This content has not been validated; it was AI-generated following the x86-64 ISA Documentation generation process to maintain high quality. However, as no human has verified this data, errors may exist. If the accuracy of this data is critical, please consult the Intel SDM. The model used to generate this is gemma4:31b
PHSUBSW
Subtracts packed signed 16-bit integers from the destination operand and horizontally adds the resulting values into the lower 16-bit signed integer of each 64-bit lane. The operation processes the elements of the source and destination operands, performs a subtraction, and then performs a horizontal addition of the two 16-bit results within each 64-bit quadword.

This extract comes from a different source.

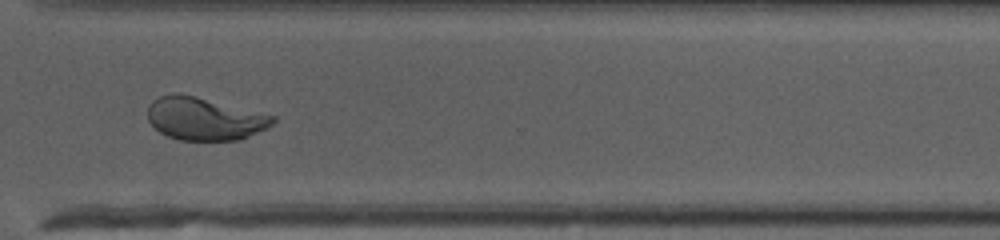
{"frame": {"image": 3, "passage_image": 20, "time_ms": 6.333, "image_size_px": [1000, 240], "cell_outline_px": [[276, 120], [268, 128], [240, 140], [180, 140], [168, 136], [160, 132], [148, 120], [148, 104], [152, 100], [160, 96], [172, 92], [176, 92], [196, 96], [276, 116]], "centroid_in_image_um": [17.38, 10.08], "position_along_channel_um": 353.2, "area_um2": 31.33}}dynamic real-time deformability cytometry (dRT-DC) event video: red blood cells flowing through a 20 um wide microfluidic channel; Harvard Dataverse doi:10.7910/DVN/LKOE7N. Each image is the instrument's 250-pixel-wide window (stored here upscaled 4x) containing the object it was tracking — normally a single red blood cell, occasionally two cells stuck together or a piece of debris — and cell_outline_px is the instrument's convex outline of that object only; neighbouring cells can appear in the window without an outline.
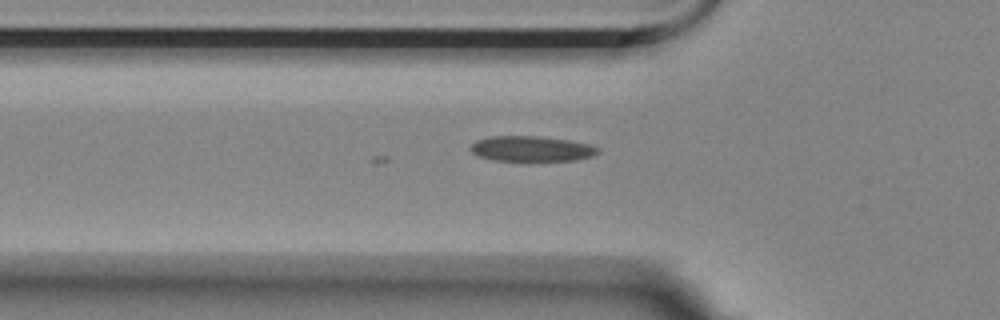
{"species": "Egyptian fruit bat (a non-hibernating species)", "species_latin": "Rousettus aegyptiacus", "temperature_condition": "room temperature", "stored_images_in_passage": 2, "camera_frame_rate_fps": 3000, "um_per_image_px": 0.085, "animal": {"sex": "female"}, "frame": {"image": 1, "passage_image": 2, "time_ms": 0.333, "image_size_px": [1000, 320], "cell_outline_px": [[600, 152], [592, 156], [576, 160], [532, 164], [528, 164], [492, 160], [476, 156], [468, 148], [476, 140], [488, 136], [536, 136], [568, 140], [588, 144], [600, 148]], "centroid_in_image_um": [45.14, 12.71], "position_along_channel_um": 80.7, "area_um2": 20.06}}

The following table covers what the source and destinations can be:
| source | destination(s) |
|---|---|
| xmm | xmm |
| m128 | xmm |
DO NOT support LOCK
This instruction is available in 64-bit mode and 32-bit mode. It requires the SSE3 instruction set extension to be supported by the processor.
The result of the horizontal subtraction and addition is stored in the lowest 16 bits of each 64-bit element of the destination xmm register; the upper 16 bits of each 32-bit element within the 64-bit lane are cleared. The operation performs signed arithmetic; therefore, users MUST ensure that the input values are treated as i16 to avoid logic errors. Overflow in the horizontal addition is ignored, and the result is wrapped according to two's complement rules.